Directions:
Write every line below out again, exactly as given, but leave out the pictures.

Record extracts:
*** Begin section ***
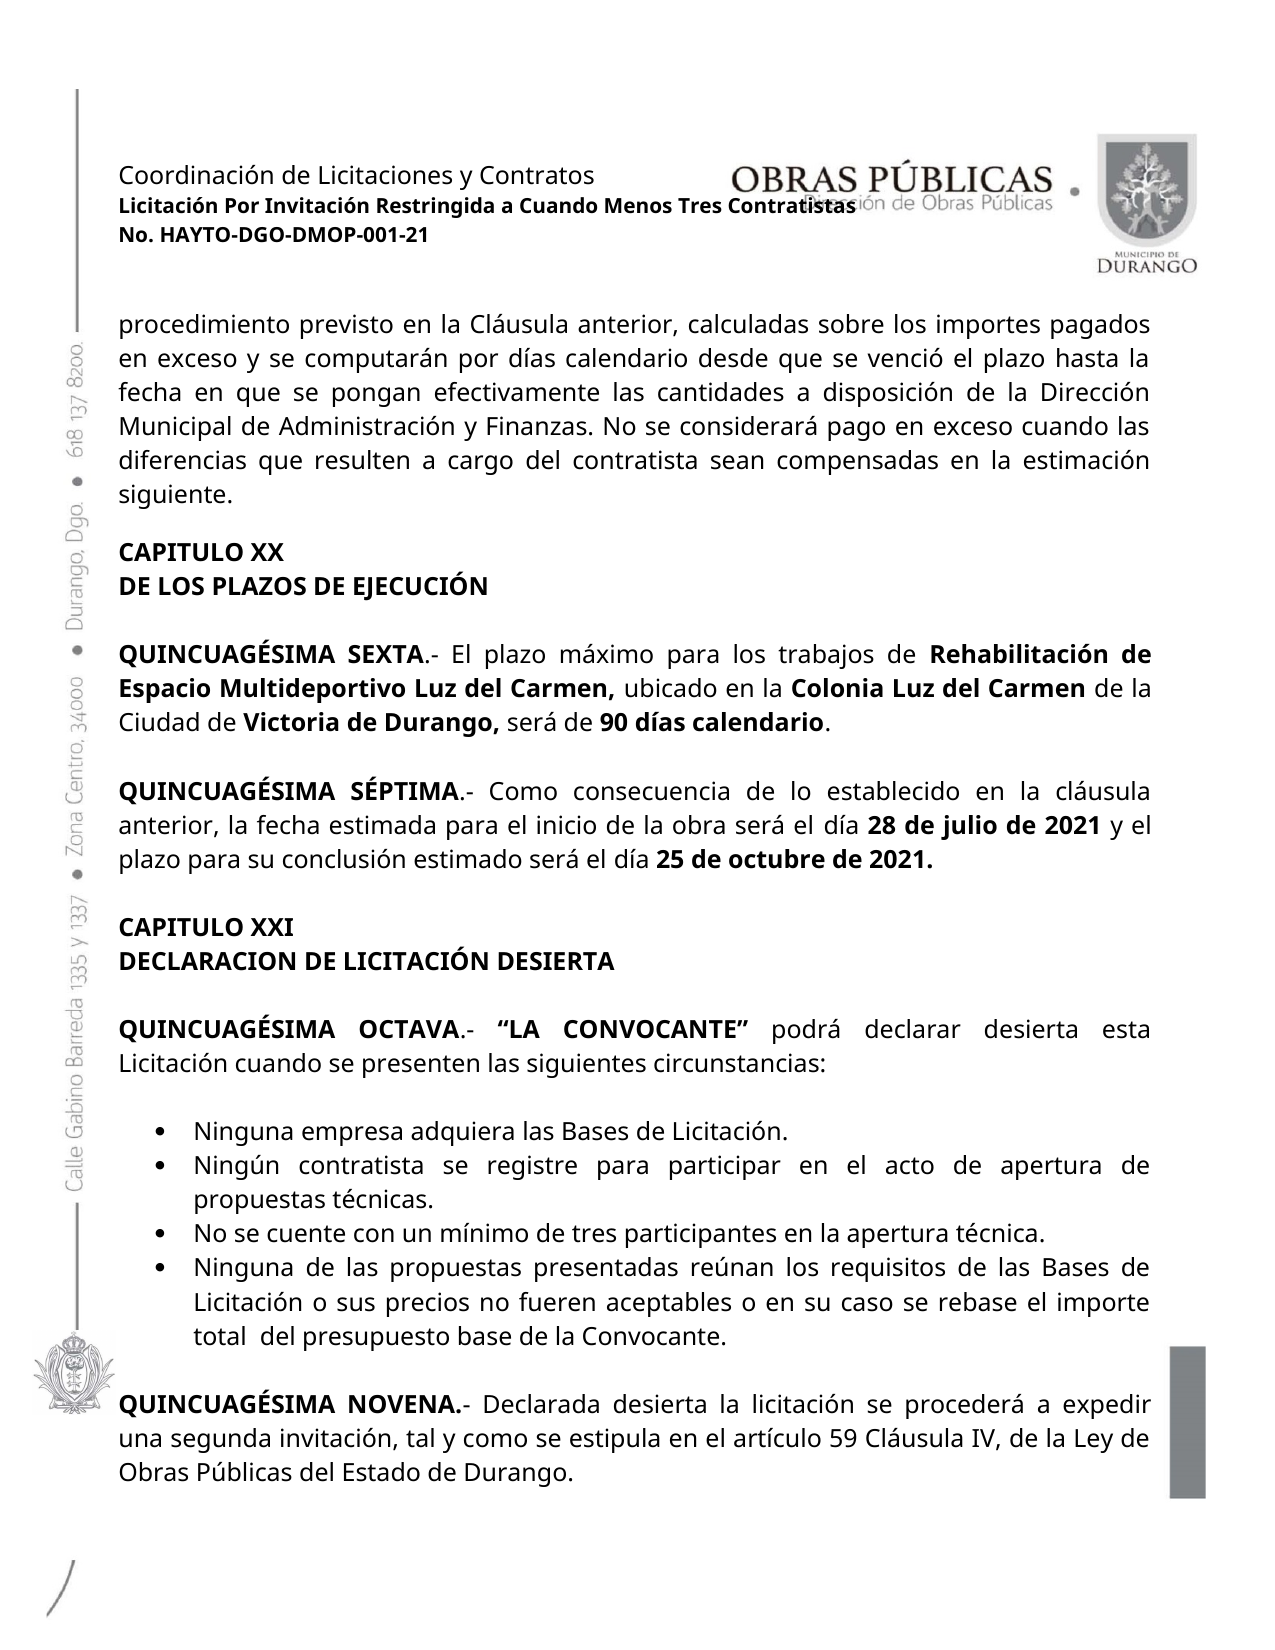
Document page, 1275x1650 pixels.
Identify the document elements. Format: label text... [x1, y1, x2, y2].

list Ninguna empresa adquiera las Bases de Licitación. [156, 1114, 1152, 1148]
text CAPITULO XX [118, 535, 1152, 569]
picture [31, 89, 1206, 1650]
list Ningún contratista se registre para participar en el acto de apertura de propuestas técnicas. [156, 1148, 1152, 1216]
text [118, 306, 1152, 511]
text QUINCUAGÉSIMA NOVENA.- Declarada desierta la licitación se procederá a expedir una segunda invitación, tal y como se estipula en el artículo 59 Cláusula IV, de de Obras Públicas del Estado de Durango. [118, 1386, 1152, 1488]
text QUINCUAGÉSIMA SÉPTIMA.- Como consecuencia de lo establecido en la cláusula anterior, la fecha estimada para el inicio de la obra será el día 28 de julio de 2021 y el plazo para su conclusión estimado será el día 25 de octubre de 2021. [118, 773, 1152, 875]
list Ninguna de las propuestas presentadas reúnan los requisitos de las Bases de Licitación o sus precios no fueren aceptables o en su caso se rebase el importe total del presupuesto base de [156, 1250, 1152, 1352]
text QUINCUAGÉSIMA OCTAVA.- “” podrá declarar desierta esta Licitación cuando se presenten las siguientes circunstancias: [118, 1012, 1152, 1080]
list No se cuente con un mínimo de tres participantes en la apertura técnica. [156, 1216, 1152, 1250]
text QUINCUAGÉSIMA SEXTA.- El plazo máximo para los trabajos de Rehabilitación de Espacio Multideportivo Luz del Carmen, ubicado en la Colonia Luz del Carmen de la Ciudad de Victoria de Durango, será de 90 días calendario. [118, 637, 1152, 739]
text CAPITULO XXI [118, 909, 1152, 943]
text DECLARACION DE LICITACIÓN DESIERTA [118, 943, 1152, 978]
text DE LOS PLAZOS DE EJECUCIÓN [118, 569, 1152, 603]
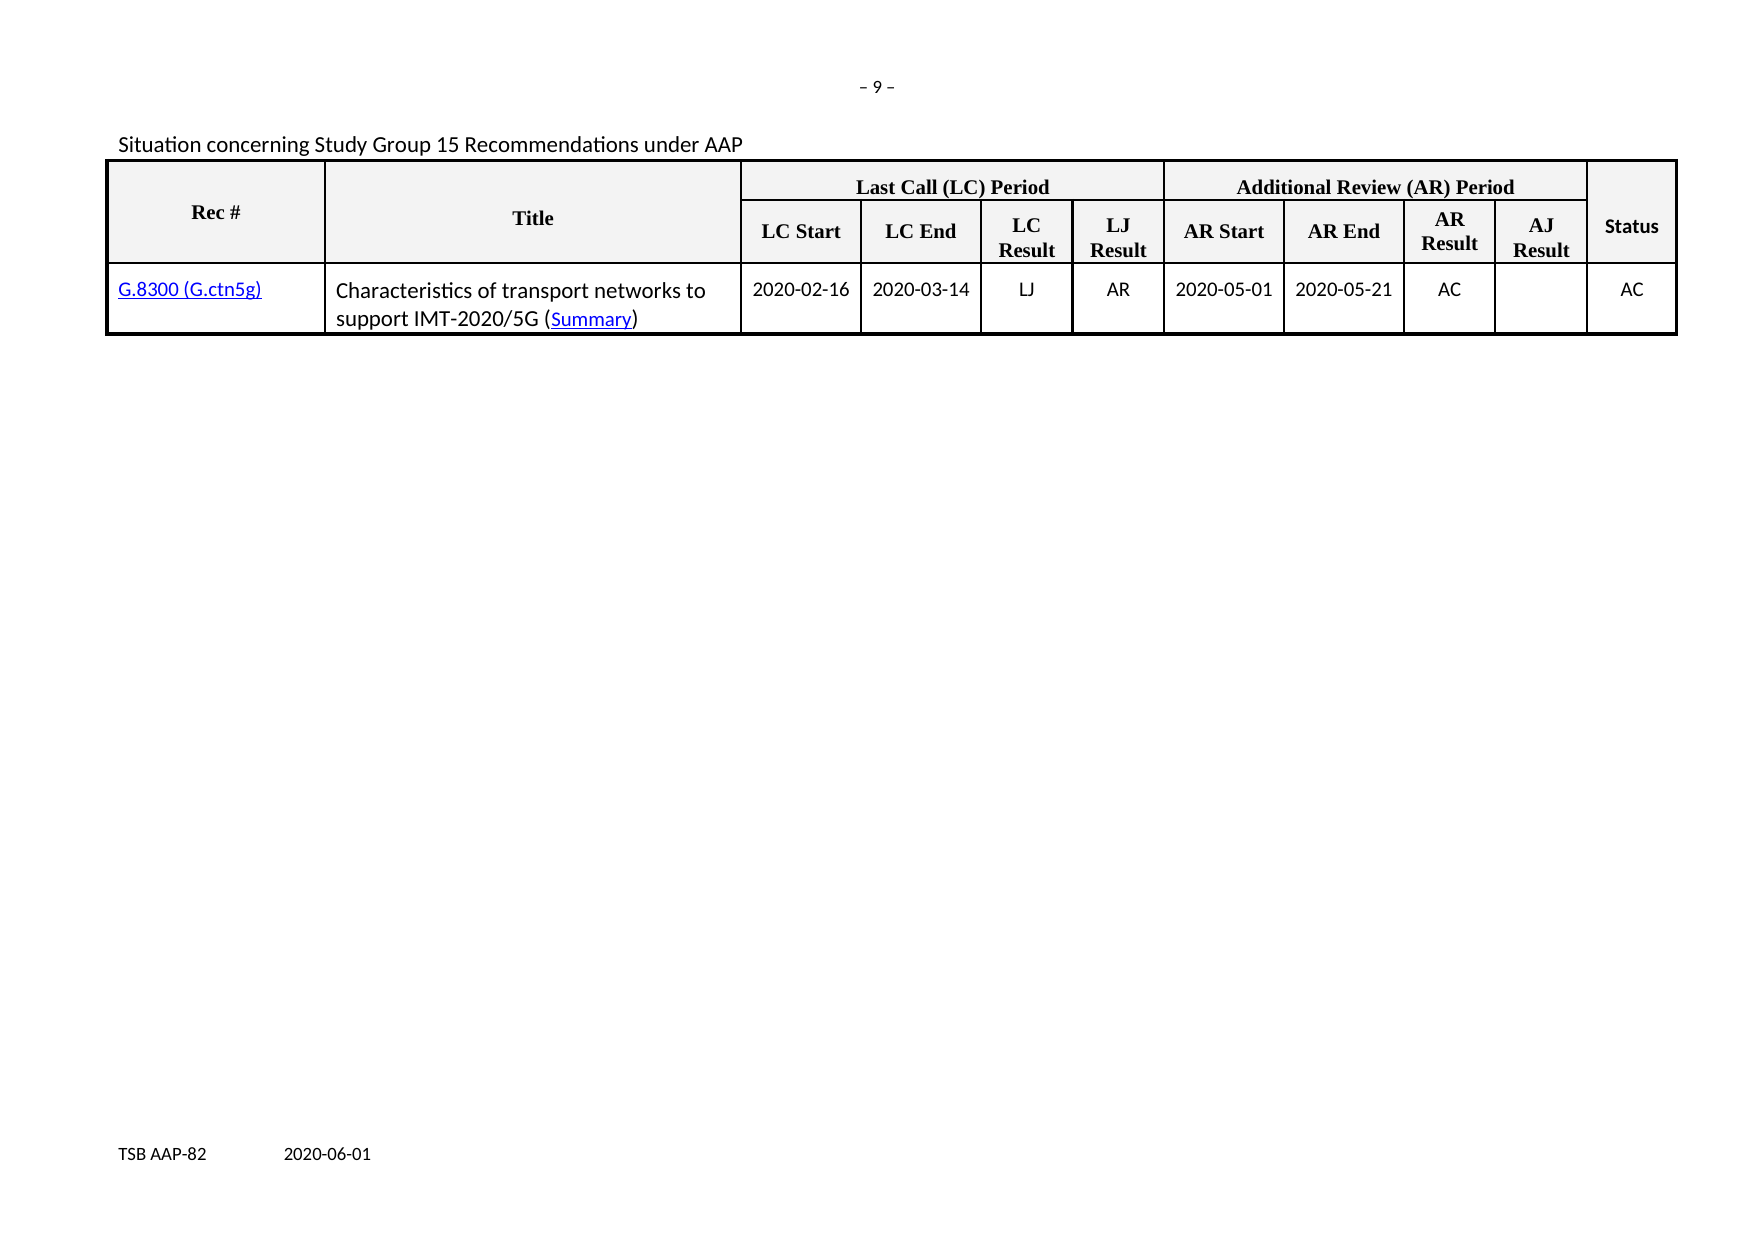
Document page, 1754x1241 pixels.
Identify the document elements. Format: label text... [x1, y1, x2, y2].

table_header Additional Review (AR) Period [1165, 162, 1586, 199]
table_cell AC [1588, 264, 1675, 332]
table_cell 2020-05-01 [1165, 264, 1283, 332]
table_cell LC Start [742, 201, 860, 262]
text Situation concerning Study Group 15 Recommendations under AAP [118, 131, 1636, 159]
table_header Last Call (LC) Period [742, 162, 1163, 199]
table_cell AC [1405, 264, 1494, 332]
table_header Status [1588, 162, 1675, 262]
table_cell AR Start [1165, 201, 1283, 262]
table_cell Characteristics of transport networks to support IMT-2020/5G (Summary) [326, 264, 740, 332]
table_cell AR Result [1405, 201, 1494, 262]
table_cell LC Result [982, 201, 1071, 262]
table_cell LJ Result [1074, 201, 1163, 262]
table_cell 2020-02-16 [742, 264, 860, 332]
table_cell AR End [1285, 201, 1403, 262]
table_cell G.8300 (G.ctn5g) [109, 264, 324, 332]
table_header Title [326, 162, 740, 262]
table_cell AJ Result [1496, 201, 1586, 262]
table_cell 2020-03-14 [862, 264, 980, 332]
table_cell LC End [862, 201, 980, 262]
table_cell 2020-05-21 [1285, 264, 1403, 332]
table_header Rec # [109, 162, 324, 262]
table_cell [1496, 264, 1586, 332]
table_cell LJ [982, 264, 1071, 332]
table_cell AR [1074, 264, 1163, 332]
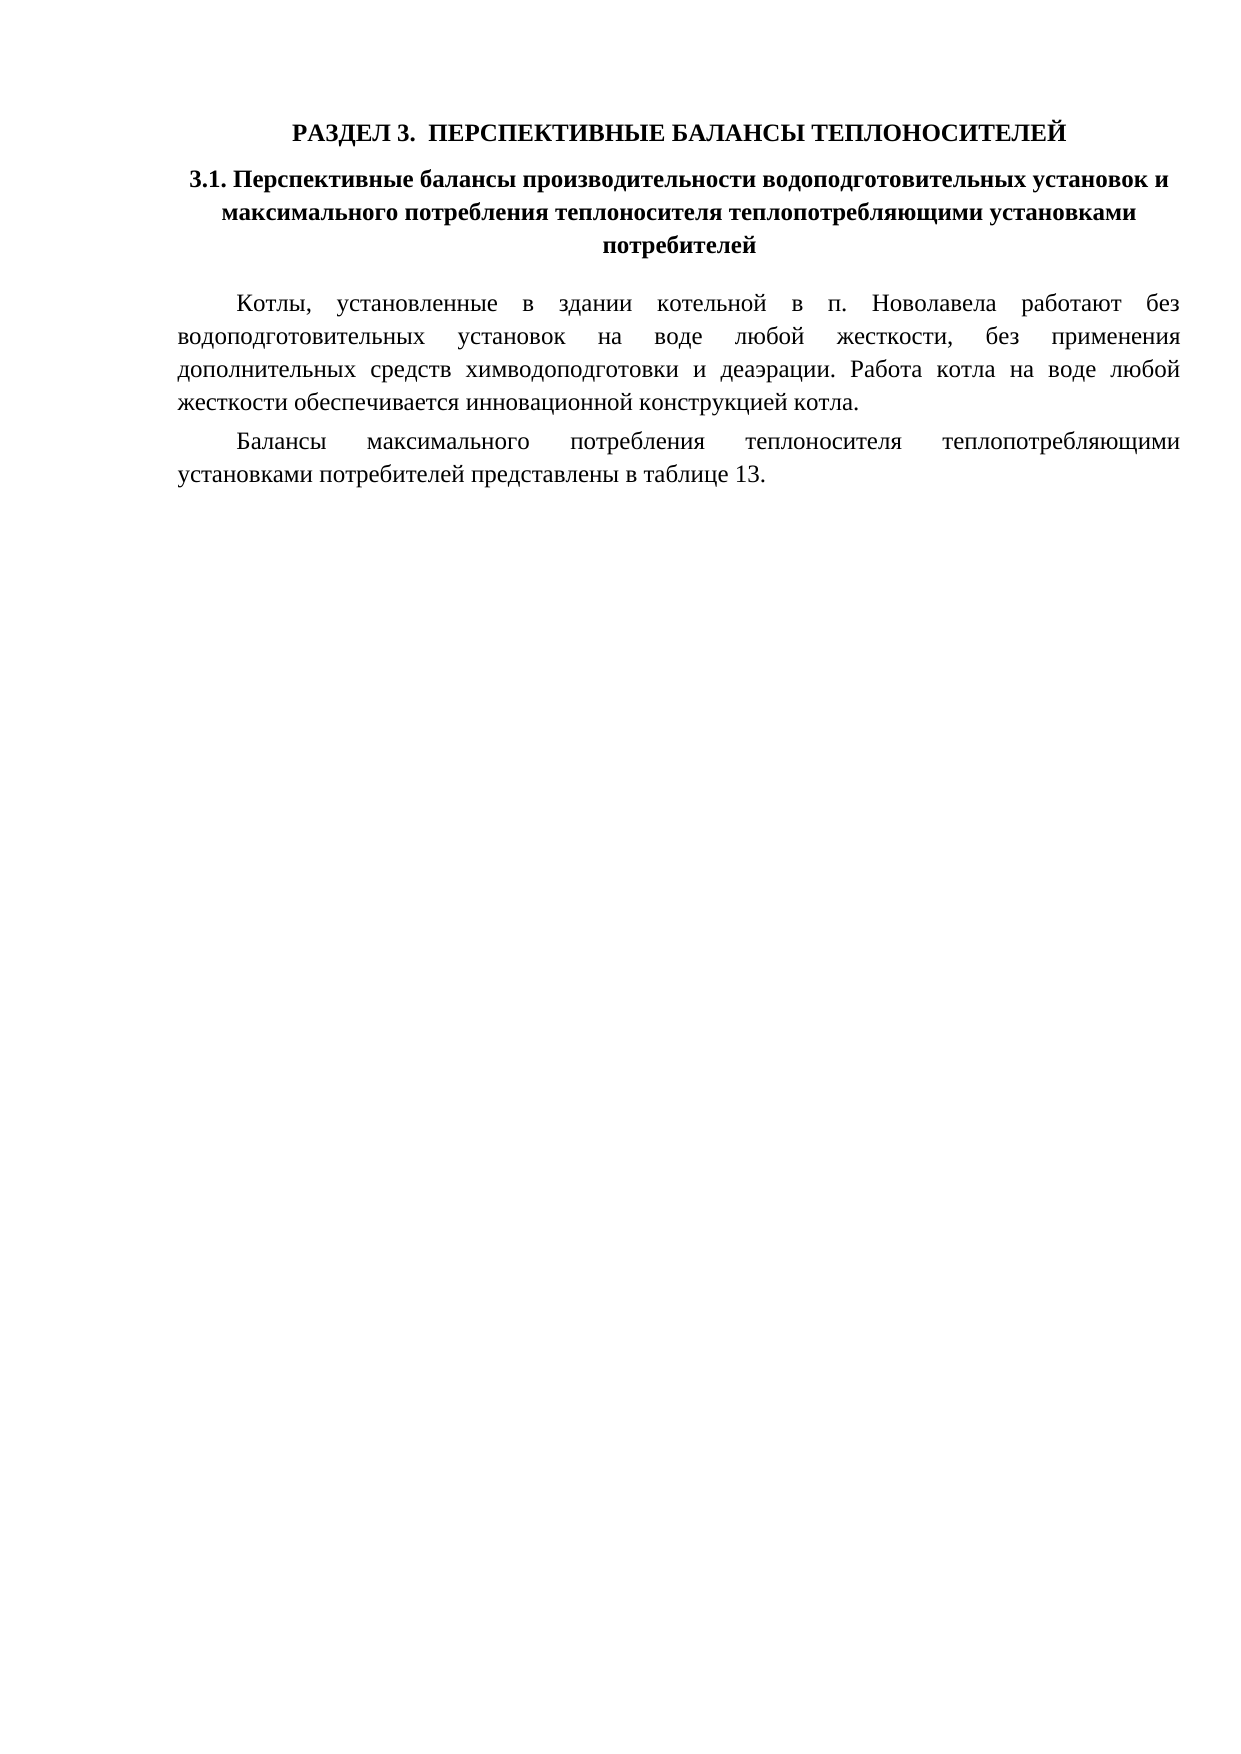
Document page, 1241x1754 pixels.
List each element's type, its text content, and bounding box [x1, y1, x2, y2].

text 3.1. Перспективные балансы производительности водоподготовительных установок и максимального потребления теплоносителя теплопотребляющими установками потребителей [177, 164, 1181, 258]
text Балансы максимального потребления теплоносителя теплопотребляющими установками потребителей представлены в таблице 13. [177, 426, 1181, 488]
subtitle Котлы, установленные в здании котельной в п. Новолавела работают без водоподготовительных установок на воде любой жесткости, без применения дополнительных средств химводоподготовки и деаэрации. Работа котла на воде любой жесткости обеспечивается инновационной конструкцией котла. [177, 288, 1181, 416]
subtitle РАЗДЕЛ 3. ПЕРСПЕКТИВНЫЕ БАЛАНСЫ ТЕПЛОНОСИТЕЛЕЙ [177, 118, 1181, 147]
*** End section ***
Output of the task:
Document page, 1275x1650 pixels.
Identify the document elements. Format: label text... [x1, y1, x2, y2].

list Ninguna empresa adquiera las Bases de Licitación. [156, 1114, 1152, 1148]
text CAPITULO XX [118, 535, 1152, 569]
picture [31, 89, 1206, 1650]
list Ningún contratista se registre para participar en el acto de apertura de propuestas técnicas. [156, 1148, 1152, 1216]
text [118, 306, 1152, 511]
text QUINCUAGÉSIMA NOVENA.- Declarada desierta la licitación se procederá a expedir una segunda invitación, tal y como se estipula en el artículo 59 Cláusula IV, de de Obras Públicas del Estado de Durango. [118, 1386, 1152, 1488]
text QUINCUAGÉSIMA SÉPTIMA.- Como consecuencia de lo establecido en la cláusula anterior, la fecha estimada para el inicio de la obra será el día 28 de julio de 2021 y el plazo para su conclusión estimado será el día 25 de octubre de 2021. [118, 773, 1152, 875]
list Ninguna de las propuestas presentadas reúnan los requisitos de las Bases de Licitación o sus precios no fueren aceptables o en su caso se rebase el importe total del presupuesto base de [156, 1250, 1152, 1352]
text QUINCUAGÉSIMA OCTAVA.- “” podrá declarar desierta esta Licitación cuando se presenten las siguientes circunstancias: [118, 1012, 1152, 1080]
list No se cuente con un mínimo de tres participantes en la apertura técnica. [156, 1216, 1152, 1250]
text QUINCUAGÉSIMA SEXTA.- El plazo máximo para los trabajos de Rehabilitación de Espacio Multideportivo Luz del Carmen, ubicado en la Colonia Luz del Carmen de la Ciudad de Victoria de Durango, será de 90 días calendario. [118, 637, 1152, 739]
text CAPITULO XXI [118, 909, 1152, 943]
text DECLARACION DE LICITACIÓN DESIERTA [118, 943, 1152, 978]
text DE LOS PLAZOS DE EJECUCIÓN [118, 569, 1152, 603]
Document page, 1754x1241 pixels.
Identify the document elements. Format: label text... [x1, y1, x2, y2].

table_header Additional Review (AR) Period [1165, 162, 1586, 199]
table_cell AC [1588, 264, 1675, 332]
table_cell 2020-05-01 [1165, 264, 1283, 332]
table_cell LC Start [742, 201, 860, 262]
text Situation concerning Study Group 15 Recommendations under AAP [118, 131, 1636, 159]
table_header Last Call (LC) Period [742, 162, 1163, 199]
table_cell AC [1405, 264, 1494, 332]
table_header Status [1588, 162, 1675, 262]
table_cell AR Start [1165, 201, 1283, 262]
table_cell Characteristics of transport networks to support IMT-2020/5G (Summary) [326, 264, 740, 332]
table_cell AR Result [1405, 201, 1494, 262]
table_cell LC Result [982, 201, 1071, 262]
table_cell LJ Result [1074, 201, 1163, 262]
table_cell 2020-02-16 [742, 264, 860, 332]
table_cell AR End [1285, 201, 1403, 262]
table_cell G.8300 (G.ctn5g) [109, 264, 324, 332]
table_header Title [326, 162, 740, 262]
table_cell AJ Result [1496, 201, 1586, 262]
table_cell 2020-03-14 [862, 264, 980, 332]
table_cell LC End [862, 201, 980, 262]
table_cell 2020-05-21 [1285, 264, 1403, 332]
table_header Rec # [109, 162, 324, 262]
table_cell [1496, 264, 1586, 332]
table_cell LJ [982, 264, 1071, 332]
table_cell AR [1074, 264, 1163, 332]
Document page, 1241x1754 pixels.
List each element's type, its text content, and bounding box [x1, y1, x2, y2].

text 3.1. Перспективные балансы производительности водоподготовительных установок и максимального потребления теплоносителя теплопотребляющими установками потребителей [177, 164, 1181, 258]
text Балансы максимального потребления теплоносителя теплопотребляющими установками потребителей представлены в таблице 13. [177, 426, 1181, 488]
subtitle Котлы, установленные в здании котельной в п. Новолавела работают без водоподготовительных установок на воде любой жесткости, без применения дополнительных средств химводоподготовки и деаэрации. Работа котла на воде любой жесткости обеспечивается инновационной конструкцией котла. [177, 288, 1181, 416]
subtitle РАЗДЕЛ 3. ПЕРСПЕКТИВНЫЕ БАЛАНСЫ ТЕПЛОНОСИТЕЛЕЙ [177, 118, 1181, 147]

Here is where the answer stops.